UBRJ Seminar "Transboundary Disasters: What Should Be Done To Restore the Aral Sea Region?
Dark tourism, illegal fishing and livestock farming represent just some of the many examples of how local people have strived to make a living in the Aral Sea Region - a location notorious for environmental catastrophe. This was one of the main messages from Chida Tetsuro's UBRJ Seminar.
Appointed as Associate Professor at Nagoya University of Foreign Studies from April 2017, Professor Chida's seminar was attended by over 20 people. Introducing his latest research under the heading "Transboundary Disasters", he explained how shoots of economic life were returning to the Aral Sea Region. Although a historian by training, Professor Chida combined analysis from geography and border studies to clarify how the settlement of different ethnic groups overlaps and causes various opportunities and challenges to economic development in the region.

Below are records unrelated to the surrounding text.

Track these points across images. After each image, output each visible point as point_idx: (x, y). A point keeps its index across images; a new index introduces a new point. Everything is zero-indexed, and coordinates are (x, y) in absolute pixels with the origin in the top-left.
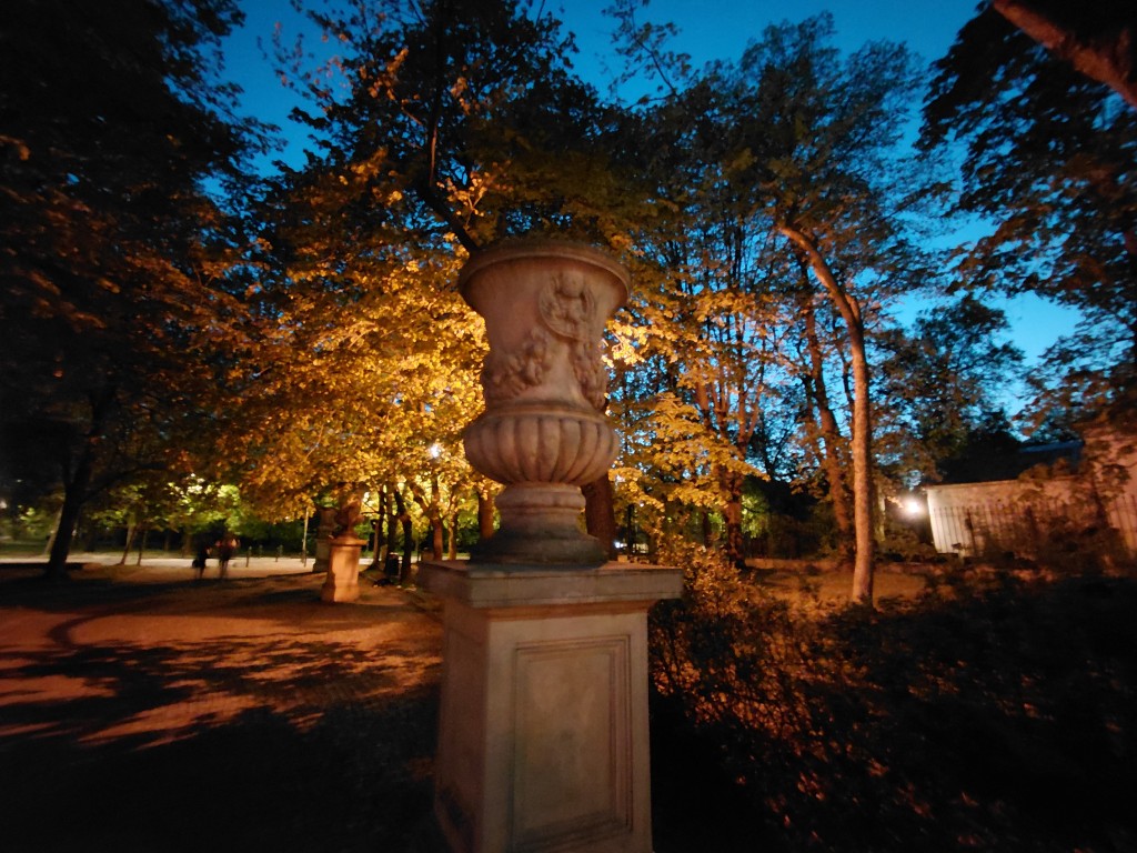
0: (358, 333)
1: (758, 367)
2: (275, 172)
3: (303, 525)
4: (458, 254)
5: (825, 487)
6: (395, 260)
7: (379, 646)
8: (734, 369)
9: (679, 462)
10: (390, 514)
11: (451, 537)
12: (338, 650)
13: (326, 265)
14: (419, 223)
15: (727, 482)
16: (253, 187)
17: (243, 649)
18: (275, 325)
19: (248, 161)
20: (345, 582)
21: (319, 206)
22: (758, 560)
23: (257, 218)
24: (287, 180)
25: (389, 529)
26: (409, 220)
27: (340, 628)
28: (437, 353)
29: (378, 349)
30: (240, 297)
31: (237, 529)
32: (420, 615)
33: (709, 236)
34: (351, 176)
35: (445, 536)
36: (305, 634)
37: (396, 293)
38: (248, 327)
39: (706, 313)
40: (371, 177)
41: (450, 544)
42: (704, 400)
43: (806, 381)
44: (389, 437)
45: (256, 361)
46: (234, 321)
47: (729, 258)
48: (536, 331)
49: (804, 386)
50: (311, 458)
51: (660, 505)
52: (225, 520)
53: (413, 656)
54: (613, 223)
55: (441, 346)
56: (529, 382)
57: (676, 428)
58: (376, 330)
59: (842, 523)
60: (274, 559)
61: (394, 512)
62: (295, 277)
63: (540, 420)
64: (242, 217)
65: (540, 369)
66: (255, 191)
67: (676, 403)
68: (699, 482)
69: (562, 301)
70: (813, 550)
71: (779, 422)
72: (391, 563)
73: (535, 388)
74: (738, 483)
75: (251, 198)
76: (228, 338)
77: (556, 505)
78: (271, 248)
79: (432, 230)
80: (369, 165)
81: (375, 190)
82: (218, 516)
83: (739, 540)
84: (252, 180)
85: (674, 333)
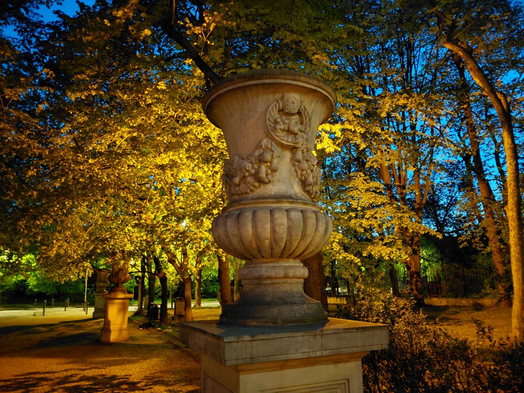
0: (122, 137)
1: (428, 150)
2: (55, 18)
3: (84, 282)
4: (196, 75)
5: (485, 241)
6: (148, 80)
7: (146, 378)
8: (410, 151)
9: (370, 225)
10: (150, 273)
11: (197, 287)
12: (115, 382)
13: (95, 87)
14: (164, 51)
15: (408, 239)
16: (39, 30)
17: (44, 383)
18: (58, 134)
19: (35, 11)
20: (118, 326)
21: (90, 43)
22: (435, 299)
23: (43, 53)
24: (65, 24)
25: (149, 284)
26: (156, 49)
27: (116, 363)
28: (183, 151)
29: (139, 150)
30: (32, 114)
31: (35, 286)
32: (177, 351)
33: (386, 49)
34: (113, 19)
35: (193, 287)
36: (91, 369)
37: (149, 105)
38: (39, 136)
39: (387, 110)
40: (128, 19)
41: (196, 293)
42: (386, 176)
43: (466, 158)
44: (148, 217)
45: (46, 162)
46: (28, 132)
47: (403, 66)
48: (265, 142)
49: (464, 162)
50: (91, 234)
51: (357, 260)
52: (26, 281)
53: (172, 385)
54: (313, 45)
55: (186, 145)
56: (261, 182)
57: (366, 199)
58: (135, 134)
59: (501, 269)
60: (63, 309)
61: (153, 270)
62: (72, 97)
63: (272, 211)
64: (32, 53)
65: (269, 171)
66: (41, 33)
67: (365, 180)
68: (386, 241)
69: (284, 118)
70: (478, 291)
71: (446, 191)
72: (152, 311)
73: (266, 186)
74: (416, 239)
75: (38, 38)
76: (25, 146)
77: (286, 277)
78: (54, 75)
79: (174, 56)
80: (126, 10)
81: (130, 28)
82: (22, 278)
83: (418, 283)
84: (39, 24)
85: (362, 127)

Of particular interest were Professor Chida's insights into the resilience of local people; how the wrecks of boats were enabling 'dark tourism', how the return of water was supporting illegal fishing, and how the availability of land around the water was sustaining livestock farming. His presentation also suggested future possibilities for research. For example, while dark tourism is viable for people from Uzbekistan, its feasibility for those from Kazakhstan remains unproven. Also, a nagging doubt is the extent to which livestock farming can be relied on to revive the region's economy. Although these questions remain, Professor Chida with his concept of "Transboundary Disasters" has made an excellent start in finding ways to answer them.